Maroc : Harmattan AI équipe les FAR d’un bouclier antiaérien autonome

La guerre moderne ne se conçoit plus sans drones, et les récents conflits internationaux ont montré que les systèmes de défense classiques deviennent obsolètes. C’est pourquoi le Maroc a choisi d’agir rapidement.

Le royaume chérifien vient de signer un partenariat stratégique avec la société française Harmattan AI pour sécuriser son espace aérien. Cette initiative va bien au-delà d’un simple achat d’armement : Rabat vise une indépendance technologique complète.

Le plan prévoit l’installation d’usines sur le territoire marocain, l’ouverture d’un centre de développement militaire dédié et la formation de chercheurs locaux via des collaborations avec les universités du pays.

Une interception aérienne repensée

L’accord initial porte sur l’interception à basse altitude pour contrer les attaques de drones, ce qui correspond militairement à la défense aérienne de très courte portée (VSHORAD). Harmattan AI propose deux systèmes clés opérant sous une plateforme de contrôle tactique unique :

  • Système Gobi : conçu pour la chasse aux petits drones. Cette plateforme ultra-rapide ne nécessite aucun temps de préparation après la détection de la menace et peut neutraliser la cible en moins d’une minute, avec des vitesses atteignant 350 km/h.
  • Gobi Tempest : destiné aux menaces plus lourdes et complexes. Cet intercepteur autonome fonctionne par tous les temps, emporte une charge explosive de 800 grammes et dispose d’une portée opérationnelle de 12 km.

L’intelligence artificielle au cœur du combat

Au-delà des intercepteurs, le véritable atout d’Harmattan AI réside dans un écosystème logiciel et matériel interconnecté, conçu pour opérer de manière autonome même en cas de coupure des communications ou du signal GPS.

Le cerveau de ce réseau est Kalahari, un système central de commandement et de contrôle qui utilise l’IA pour fusionner en temps réel les données des satellites, radars et drones. Il classifie automatiquement les menaces et propose la meilleure stratégie de riposte, réduisant considérablement la charge de travail des soldats.

Les yeux de cette structure sont Sahara, un capteur radar à ouverture synthétique (SAR) embarqué sur des drones de reconnaissance. Son IA traite les images localement pour détecter des changements millimétriques sur le terrain – véhicules camouflés, tranchées ou mines – avec l’avantage de voir à travers les nuages, le brouillard ou les tempêtes de sable.

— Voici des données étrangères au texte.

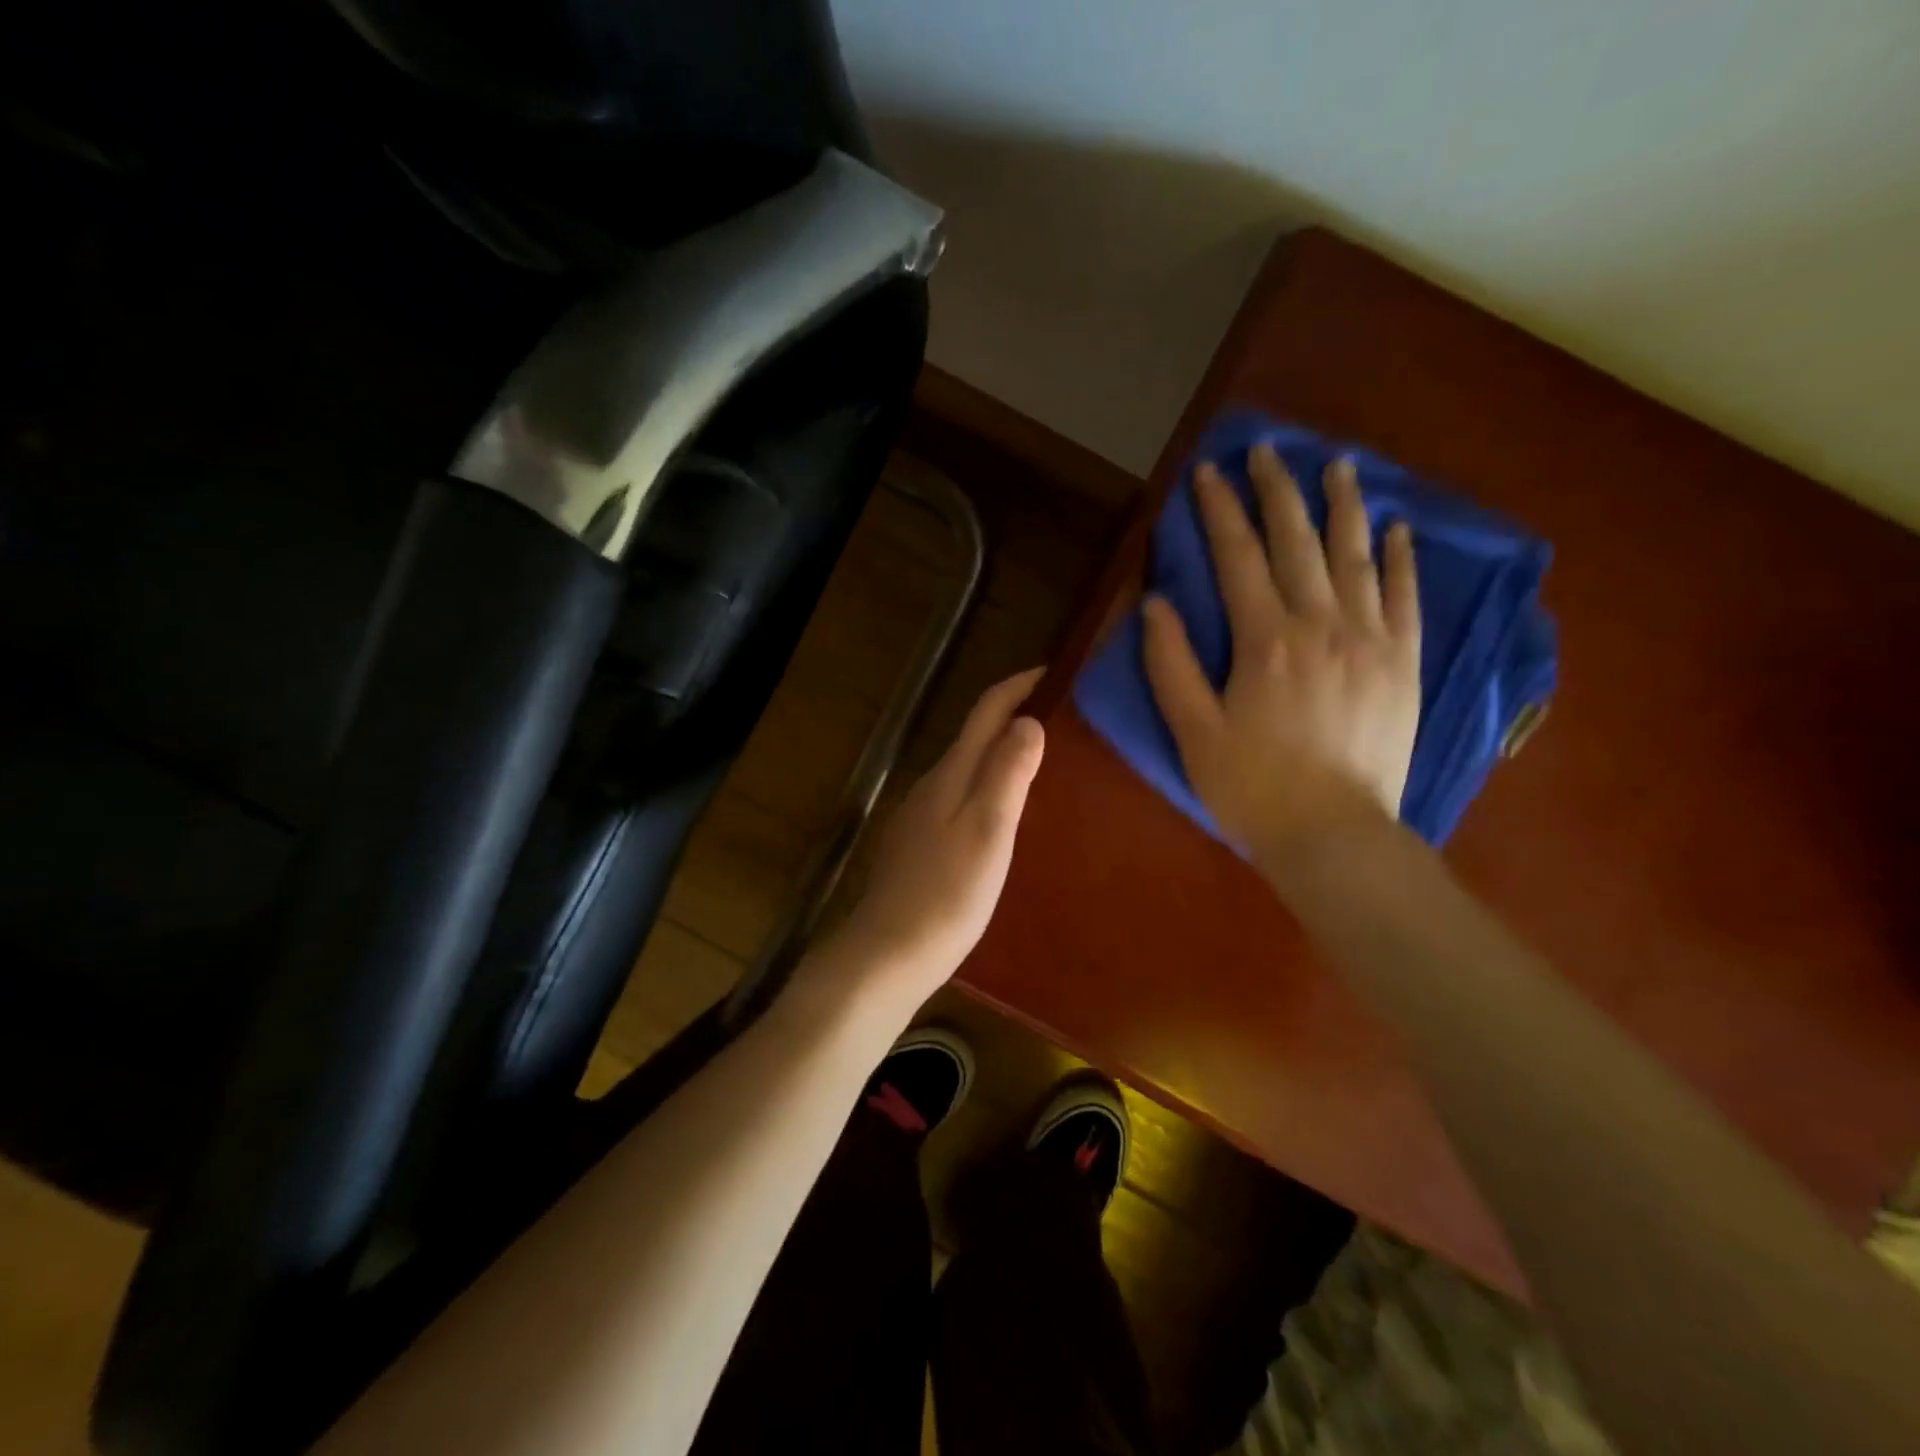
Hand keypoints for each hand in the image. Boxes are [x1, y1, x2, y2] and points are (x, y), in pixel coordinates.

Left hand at [829, 669, 1045, 996]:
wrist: (887, 954)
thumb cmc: (947, 895)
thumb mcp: (988, 831)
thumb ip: (1007, 774)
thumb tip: (1027, 720)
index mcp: (951, 774)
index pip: (986, 712)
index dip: (1018, 686)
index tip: (1054, 673)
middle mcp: (931, 785)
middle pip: (974, 736)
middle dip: (1013, 717)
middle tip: (1061, 718)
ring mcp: (920, 816)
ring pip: (966, 769)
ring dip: (1000, 754)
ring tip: (1042, 762)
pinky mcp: (918, 846)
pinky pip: (959, 799)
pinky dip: (986, 788)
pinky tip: (1003, 813)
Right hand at [1143, 445, 1420, 864]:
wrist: (1335, 837)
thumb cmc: (1252, 788)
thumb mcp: (1193, 731)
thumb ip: (1171, 664)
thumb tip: (1156, 603)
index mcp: (1265, 641)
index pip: (1238, 557)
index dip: (1220, 511)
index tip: (1208, 471)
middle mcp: (1322, 625)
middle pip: (1298, 542)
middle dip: (1277, 490)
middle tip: (1267, 450)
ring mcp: (1372, 640)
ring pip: (1356, 556)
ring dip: (1343, 506)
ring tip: (1335, 465)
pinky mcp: (1404, 663)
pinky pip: (1406, 597)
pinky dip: (1401, 558)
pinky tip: (1396, 528)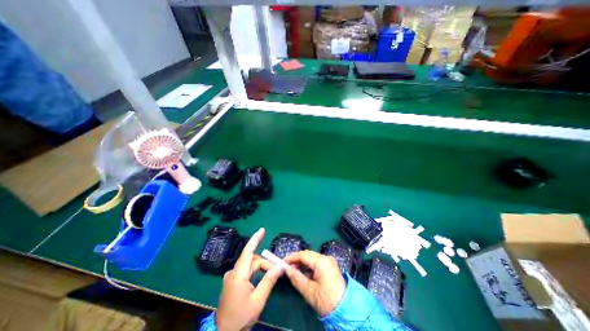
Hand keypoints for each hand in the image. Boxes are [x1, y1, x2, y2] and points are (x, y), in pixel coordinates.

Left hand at [216, 228, 284, 330]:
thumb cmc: (241, 318)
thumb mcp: (258, 300)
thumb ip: (269, 280)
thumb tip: (280, 266)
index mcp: (237, 275)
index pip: (247, 252)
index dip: (255, 239)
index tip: (262, 229)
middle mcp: (233, 272)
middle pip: (252, 260)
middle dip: (265, 263)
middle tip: (277, 270)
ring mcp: (231, 277)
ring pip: (250, 265)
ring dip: (261, 268)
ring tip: (271, 275)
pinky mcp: (232, 281)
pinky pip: (246, 270)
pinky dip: (256, 271)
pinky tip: (262, 278)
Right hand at [284, 250, 345, 315]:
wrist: (346, 310)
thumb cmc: (327, 301)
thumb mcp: (309, 291)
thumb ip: (297, 278)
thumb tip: (287, 269)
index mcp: (321, 262)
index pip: (303, 255)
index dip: (292, 257)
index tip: (283, 262)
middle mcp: (326, 257)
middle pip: (308, 254)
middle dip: (297, 259)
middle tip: (287, 266)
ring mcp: (329, 261)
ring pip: (312, 258)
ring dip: (302, 263)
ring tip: (293, 270)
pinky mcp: (330, 266)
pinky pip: (317, 262)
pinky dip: (309, 266)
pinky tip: (303, 273)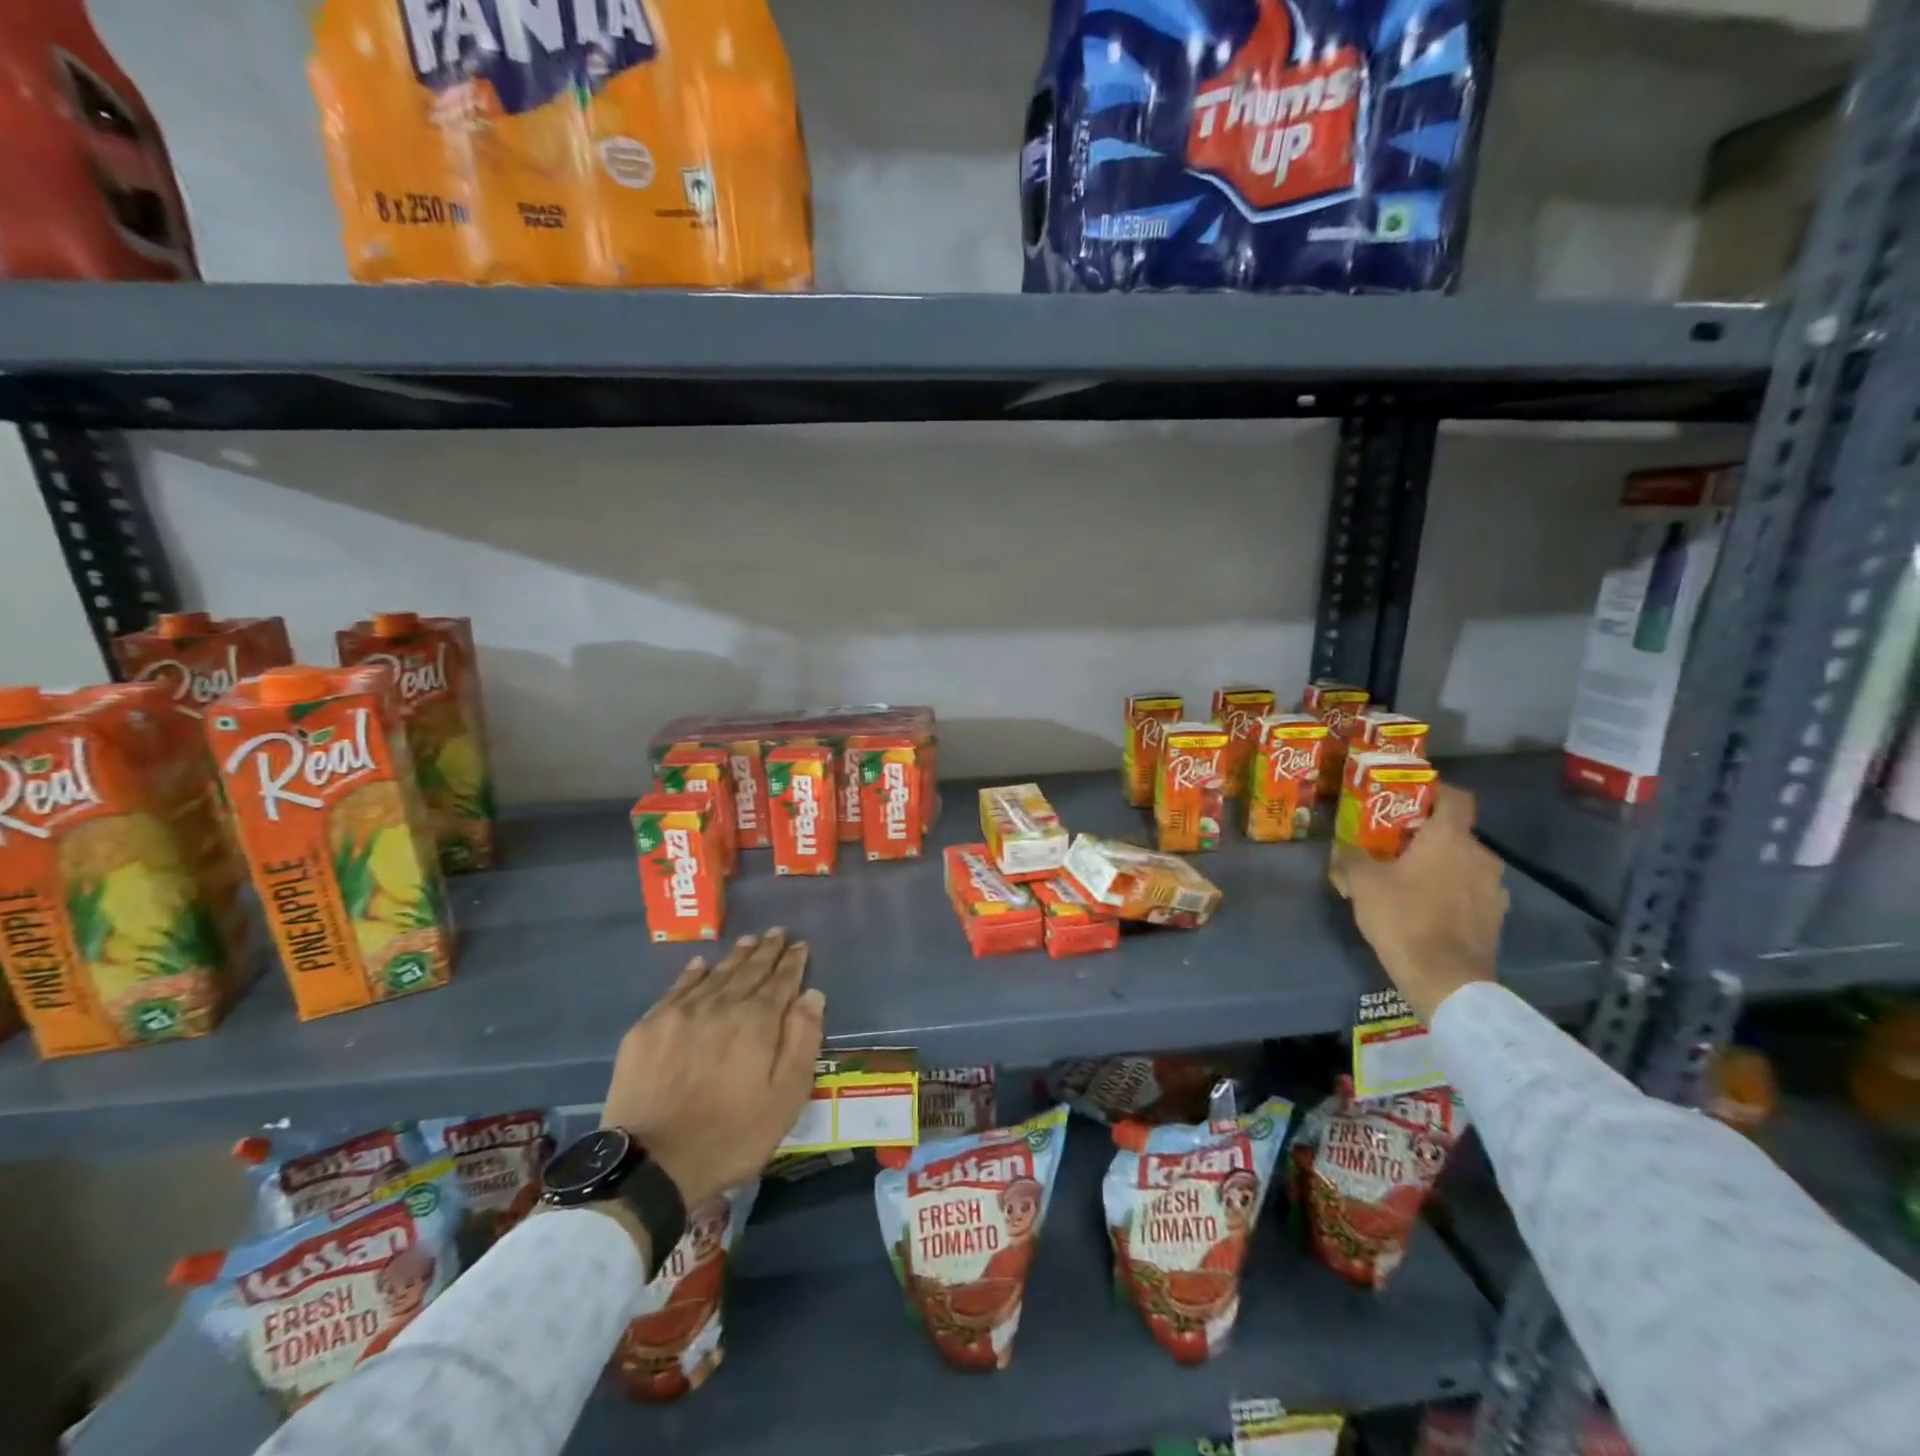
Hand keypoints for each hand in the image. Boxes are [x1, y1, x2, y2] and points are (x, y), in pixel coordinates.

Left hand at [602, 929, 824, 1209]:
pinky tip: (701, 965)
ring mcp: (681, 1013)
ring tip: (749, 940)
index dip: (792, 962)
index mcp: (757, 1021)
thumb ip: (802, 1041)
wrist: (651, 1165)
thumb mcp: (785, 1097)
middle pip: (749, 971)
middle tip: (777, 933)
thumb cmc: (731, 1135)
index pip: (781, 981)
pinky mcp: (648, 1028)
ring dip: (735, 957)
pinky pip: (677, 989)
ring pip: (716, 975)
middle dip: (766, 951)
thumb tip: (812, 994)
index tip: (800, 945)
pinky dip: (692, 974)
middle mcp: (721, 1005)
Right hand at [1330, 784, 1507, 1021]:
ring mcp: (1493, 888)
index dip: (1434, 792)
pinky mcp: (1496, 917)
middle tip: (1393, 845)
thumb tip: (1342, 845)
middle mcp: (1480, 856)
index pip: (1456, 797)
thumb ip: (1351, 857)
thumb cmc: (1404, 919)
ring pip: (1463, 863)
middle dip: (1426, 835)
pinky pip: (1470, 891)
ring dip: (1440, 865)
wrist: (1447, 981)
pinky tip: (1426, 908)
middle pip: (1455, 832)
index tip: (1407, 799)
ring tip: (1408, 880)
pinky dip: (1451, 892)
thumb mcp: (1362, 884)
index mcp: (1450, 839)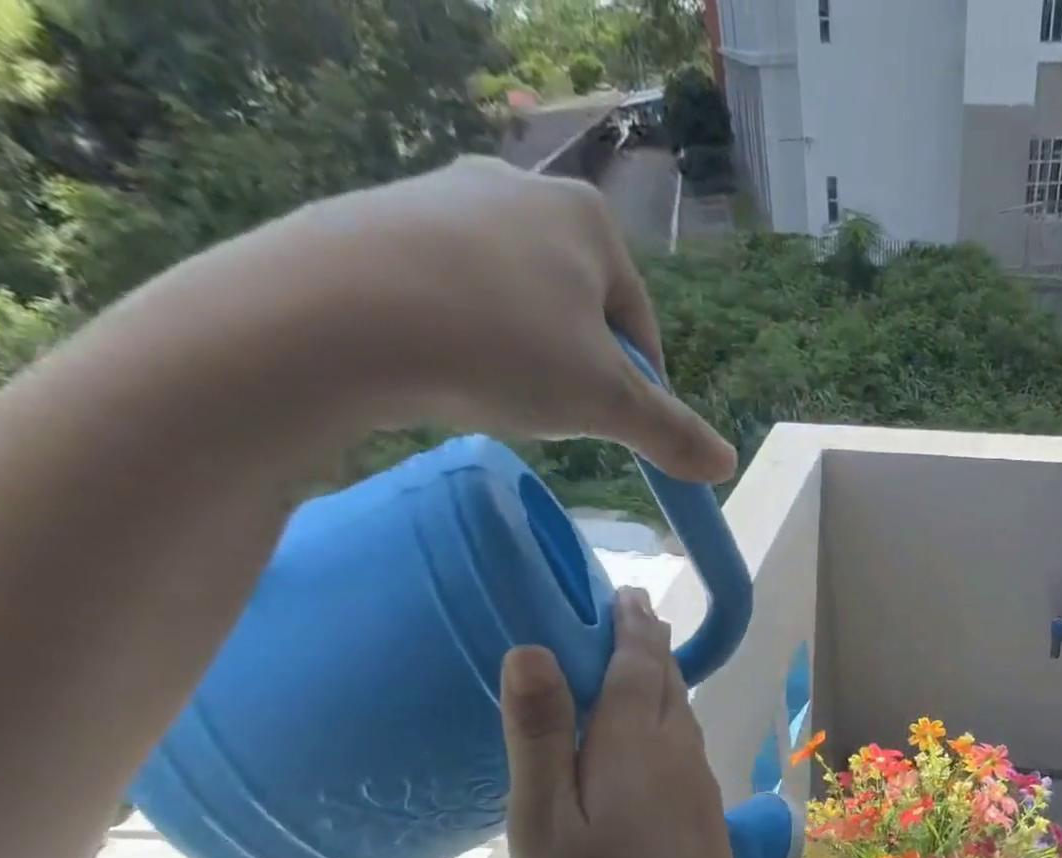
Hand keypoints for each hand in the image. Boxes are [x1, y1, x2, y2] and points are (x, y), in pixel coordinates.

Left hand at [117, 154, 737, 485]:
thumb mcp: (607, 404)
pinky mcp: (385, 221)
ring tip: (493, 391)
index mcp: (589, 220)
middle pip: (582, 312)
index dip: (638, 389)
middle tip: (552, 414)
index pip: (641, 327)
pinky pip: (455, 293)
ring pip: (519, 303)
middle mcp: (522, 189)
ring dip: (524, 356)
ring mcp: (446, 196)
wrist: (334, 315)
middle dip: (578, 370)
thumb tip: (727, 465)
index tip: (613, 429)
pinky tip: (444, 366)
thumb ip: (672, 433)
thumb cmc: (502, 348)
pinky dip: (465, 337)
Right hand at [497, 588, 758, 857]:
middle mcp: (680, 753)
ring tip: (638, 663)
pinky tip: (651, 739)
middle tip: (627, 615)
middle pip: (669, 682)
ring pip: (683, 714)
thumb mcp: (547, 826)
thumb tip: (533, 650)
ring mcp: (701, 785)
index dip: (630, 625)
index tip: (622, 593)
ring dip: (662, 680)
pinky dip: (668, 720)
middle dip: (648, 645)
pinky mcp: (708, 815)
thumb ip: (542, 737)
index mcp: (639, 744)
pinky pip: (686, 746)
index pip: (640, 663)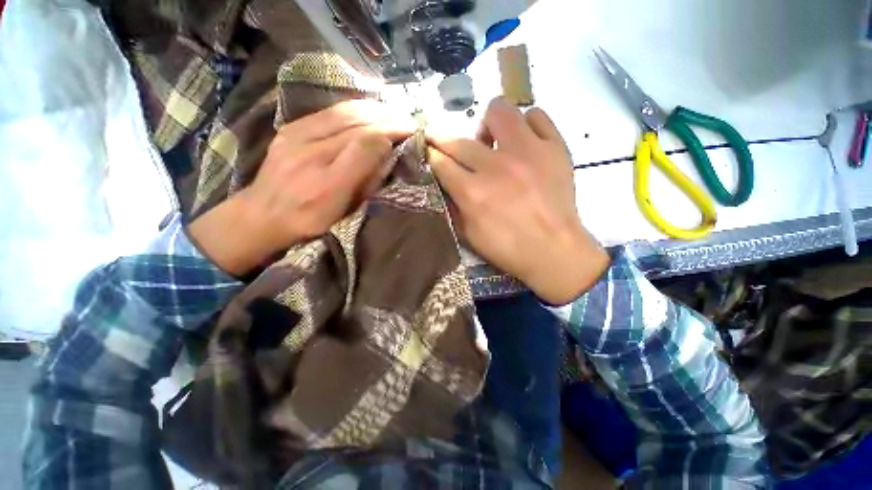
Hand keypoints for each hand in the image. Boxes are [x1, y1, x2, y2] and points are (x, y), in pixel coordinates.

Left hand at [188, 100, 414, 275]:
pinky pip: (329, 112)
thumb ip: (366, 184)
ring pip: (345, 113)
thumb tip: (388, 155)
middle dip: (388, 119)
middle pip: (358, 124)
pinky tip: (368, 111)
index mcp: (329, 183)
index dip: (392, 134)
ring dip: (375, 110)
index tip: (411, 133)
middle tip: (408, 121)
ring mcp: (297, 136)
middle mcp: (312, 154)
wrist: (261, 214)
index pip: (366, 145)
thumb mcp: (343, 212)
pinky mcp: (291, 128)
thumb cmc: (310, 220)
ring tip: (394, 113)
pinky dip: (354, 108)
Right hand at [429, 98, 608, 303]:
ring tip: (494, 144)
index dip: (430, 155)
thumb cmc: (507, 247)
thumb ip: (452, 204)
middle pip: (460, 140)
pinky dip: (526, 126)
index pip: (440, 161)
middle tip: (452, 151)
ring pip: (499, 110)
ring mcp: (528, 151)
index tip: (429, 152)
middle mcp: (496, 166)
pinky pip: (536, 116)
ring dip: (488, 126)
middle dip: (445, 141)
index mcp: (473, 192)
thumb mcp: (468, 234)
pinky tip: (524, 143)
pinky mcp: (555, 147)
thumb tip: (442, 181)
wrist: (554, 250)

Enfin, le poing de cet écosystème est Barkhan, une gamme de drones d’attaque de précision ou munitions rôdeuses. L’IA embarquée leur permet un guidage terminal autonome : si l’ennemi déploie des moyens de guerre électronique et interrompt le signal radio, le drone utilise la vision par ordinateur pour poursuivre sa cible et verrouiller l’impact, tout en communiquant avec ses pairs pour coordonner des attaques en essaim intelligentes.

Facteur humain : Bien que l’ensemble s’appuie sur l’IA pour se coordonner et voler de façon autonome, l’architecture maintient rigoureusement l’opérateur humain dans la boucle (« human-in-the-loop ») pour la décision finale de tir, évitant ainsi les dommages collatéraux.

Une ascension fulgurante pour Harmattan AI

Bien que le nom d’Harmattan AI ne soit pas encore grand public, sa trajectoire est météorique. Fondée en avril 2024, l’entreprise a levé 200 millions de dollars lors d’un tour de table mené par le géant aéronautique Dassault Aviation, propulsant sa valorisation au-delà de 1,4 milliard de dollars.

Son implantation en Afrique du Nord a une forte identité locale : le propriétaire et cofondateur est l’entrepreneur d’origine marocaine Mouad M’Ghari.

Le déploiement de sa technologie au Maroc intervient après des contrats majeurs avec les forces armées françaises et britanniques. Avec cette étape, les Forces Armées Royales sécurisent non seulement leurs frontières face à la prolifération des drones dans la région, mais posent aussi la première pierre de leur propre industrie technologique de défense.